PaN-Finder will significantly improve data findability and accessibility, and will incentivise RIs to provide higher-quality data with well defined metadata, resulting in higher reusability of data. Open Science research will thus be enhanced, by promoting the adoption of FAIR principles across the research community, and enabling a wider audience to perform AI assisted, intelligent, user-friendly searches on the PaN knowledge. PaN-Finder will generate invaluable intelligence on PaN data, which will be instrumental in developing comprehensive guidelines for data curation and enhancing existing metadata. By facilitating better data discovery and curation practices, the project will accelerate scientific progress and collaboration, ensuring that high-quality data with enriched metadata are easily accessible for future research. The long-term impact will extend beyond the PaN community, fostering the seamless adoption of AI innovations while enhancing the overall quality and accessibility of PaN data resources. As part of the project’s outreach activities, these insights will be shared in the community, fostering collaboration and strengthening data quality standards.


Keywords
PaN Data Portal, photon and neutron data, photon and neutron science, AI technologies, PaN data
Project start date:
Project duration:
24 months

Principal investigator

Massimiliano Novelli - PI PaN-Finder project
Massimiliano Novelli
European Spallation Source
BIO

Max Novelli is a software engineer, data architect, and data manager currently working as Senior Data Curation Scientist at the Copenhagen office of the European Spallation Source. He is leading the data catalogue project, its deployment and integration in the existing IT infrastructure.

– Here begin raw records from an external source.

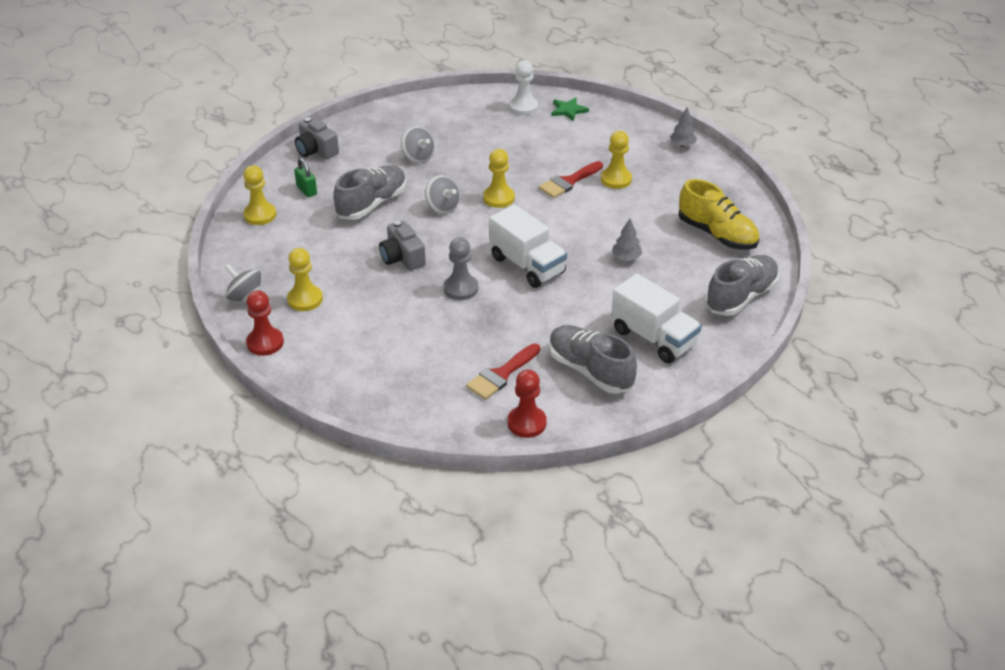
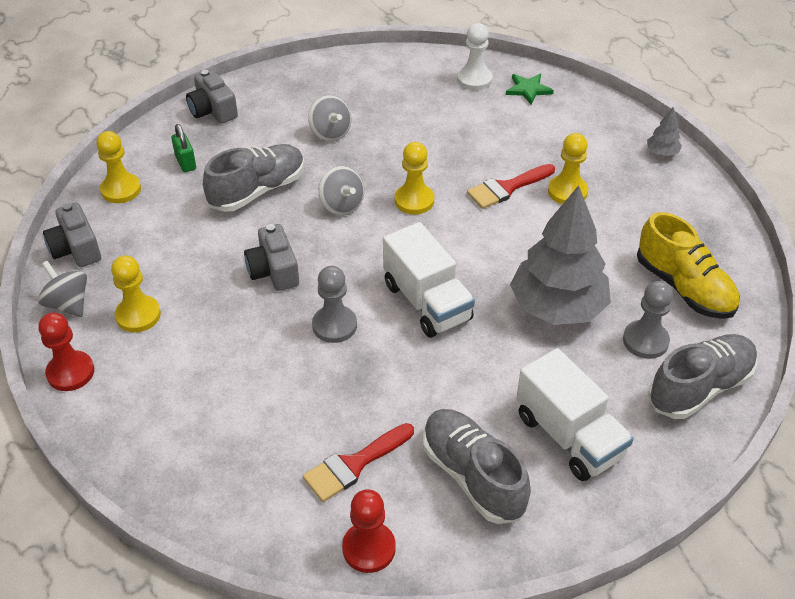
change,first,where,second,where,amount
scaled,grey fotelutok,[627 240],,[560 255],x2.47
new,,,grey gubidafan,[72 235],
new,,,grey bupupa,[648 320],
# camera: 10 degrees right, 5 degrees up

He is also working to establish a well-defined set of metadata to describe scientific datasets under the FAIR principles.
He is passionate about data and data visualisation. When not lost in "computer land", he enjoys his family and friends, exercising and travelling.

QUOTE
"By leveraging the state-of-the-art AI technologies, the PaN-Finder will become the tool to empower researchers, and the public, to intuitively engage with complex datasets, lowering the barriers to Open Science, and fostering a culture change toward the adoption of FAIR principles."